- Born: Charles Ian Howarth 1928 Swinton, England
- Died: 2019 (aged 90–91)
- Scientific career
- Fields: Psychology
- Workplaces: University of Oxford

= Charles Ian Howarth =

British psychologist (1928–2019)

Charles Ian Howarth (1928–2019) was a British psychologist.

==Life==
Howarth was born in Swinton, Lancashire and was a pupil at Manchester Grammar School. Subsequently, he read chemistry at the University of Oxford followed by a degree in Physiology and Psychology. For National Service he enlisted in the Royal Air Force and completed a DPhil in human vision at the Institute of Aviation Medicine. He then gained an appointment as lecturer at the University of Hull . In 1962 he was appointed Professor and Head of the Department of Psychology at the university of Nottingham where he remained for thirty years. He established the Accident Research Unit at Nottingham.

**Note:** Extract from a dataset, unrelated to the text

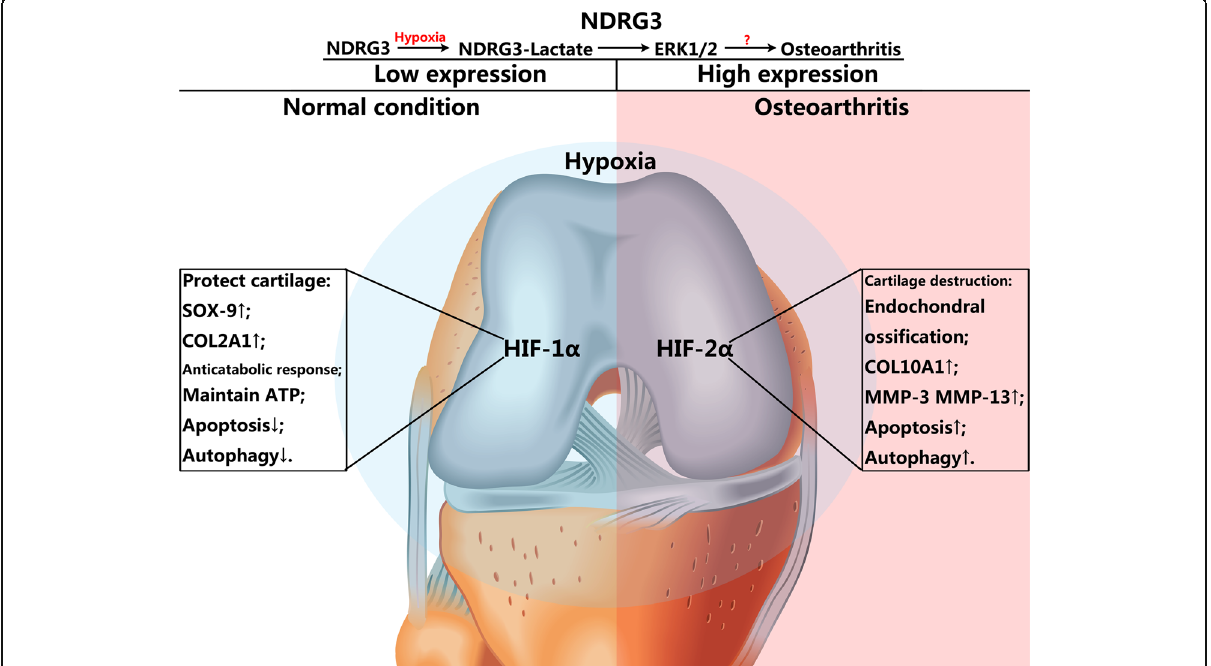
Fig. 7 NDRG3 may be closely related to the development and progression of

He was active in the British Psychological Society of which he was elected president in 1982.

==Research==
His primary research interest remained in human vision but also expanded to other areas of experimental psychology as well as road accidents, mobility of blind people and the education of deaf children.

==Publications==
- Wood, D., Griffiths, A., Howarth, I., & Woods, H. (1995). Teaching and Talking with Deaf Children.
- Howarth, C.I., & Gillham, W.E. (eds) (1981). The Structure of Psychology (1981). Allen & Unwin
- Howarth, C.I. (1954). Strength-duration curves for electrical stimulation of the human eye (1954). Quarterly Journal of Experimental Psychology, 6, 41–61.